Work task.
Please give an exact transcription of the records shown below.

[Opening Provided information section]

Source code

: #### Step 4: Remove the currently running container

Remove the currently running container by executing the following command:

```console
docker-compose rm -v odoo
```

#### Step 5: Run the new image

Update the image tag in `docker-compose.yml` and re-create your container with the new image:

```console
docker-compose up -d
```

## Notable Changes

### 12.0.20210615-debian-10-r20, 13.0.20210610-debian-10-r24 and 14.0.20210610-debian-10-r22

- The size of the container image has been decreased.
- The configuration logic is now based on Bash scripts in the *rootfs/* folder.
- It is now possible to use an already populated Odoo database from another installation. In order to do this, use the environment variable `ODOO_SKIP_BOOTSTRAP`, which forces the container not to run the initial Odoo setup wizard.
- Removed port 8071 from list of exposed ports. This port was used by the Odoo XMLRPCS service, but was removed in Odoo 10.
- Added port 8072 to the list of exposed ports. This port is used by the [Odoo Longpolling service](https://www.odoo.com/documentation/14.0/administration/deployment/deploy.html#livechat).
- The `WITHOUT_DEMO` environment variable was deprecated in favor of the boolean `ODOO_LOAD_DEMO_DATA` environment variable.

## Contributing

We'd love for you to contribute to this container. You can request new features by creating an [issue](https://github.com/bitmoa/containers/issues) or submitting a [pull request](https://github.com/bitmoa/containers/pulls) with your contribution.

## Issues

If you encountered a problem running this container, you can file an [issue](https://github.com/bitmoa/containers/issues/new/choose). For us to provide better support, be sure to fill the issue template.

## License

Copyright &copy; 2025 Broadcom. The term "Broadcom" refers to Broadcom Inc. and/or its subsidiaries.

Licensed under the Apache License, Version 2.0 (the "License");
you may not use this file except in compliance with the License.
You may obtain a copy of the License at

[Closing Provided information section]

Your solution.
Source code

: #### Step 4: Remove the currently running container

Remove the currently running container by executing the following command:

```console
docker-compose rm -v odoo
```

#### Step 5: Run the new image

Update the image tag in `docker-compose.yml` and re-create your container with the new image:

```console
docker-compose up -d
```

## Notable Changes

### 12.0.20210615-debian-10-r20, 13.0.20210610-debian-10-r24 and 14.0.20210610-debian-10-r22

- The size of the container image has been decreased.
- The configuration logic is now based on Bash scripts in the *rootfs/* folder.
- It is now possible to use an already populated Odoo database from another installation. In order to do this, use the environment variable `ODOO_SKIP_BOOTSTRAP`, which forces the container not to run the initial Odoo setup wizard.
- Removed port 8071 from list of exposed ports. This port was used by the Odoo XMLRPCS service, but was removed in Odoo 10.
- Added port 8072 to the list of exposed ports. This port is used by the [Odoo Longpolling service](https://www.odoo.com/documentation/14.0/administration/deployment/deploy.html#livechat).
- The `WITHOUT_DEMO` environment variable was deprecated in favor of the boolean `ODOO_LOAD_DEMO_DATA` environment variable.

## Contributing

We'd love for you to contribute to this container. You can request new features by creating an [issue](https://github.com/bitmoa/containers/issues) or submitting a [pull request](https://github.com/bitmoa/containers/pulls) with your contribution.

## Issues

If you encountered a problem running this container, you can file an [issue](https://github.com/bitmoa/containers/issues/new/choose). For us to provide better support, be sure to fill the issue template.

## License

Copyright &copy; 2025 Broadcom. The term "Broadcom" refers to Broadcom Inc. and/or its subsidiaries.

Licensed under the Apache License, Version 2.0 (the "License");
you may not use this file except in compliance with the License.
You may obtain a copy of the License at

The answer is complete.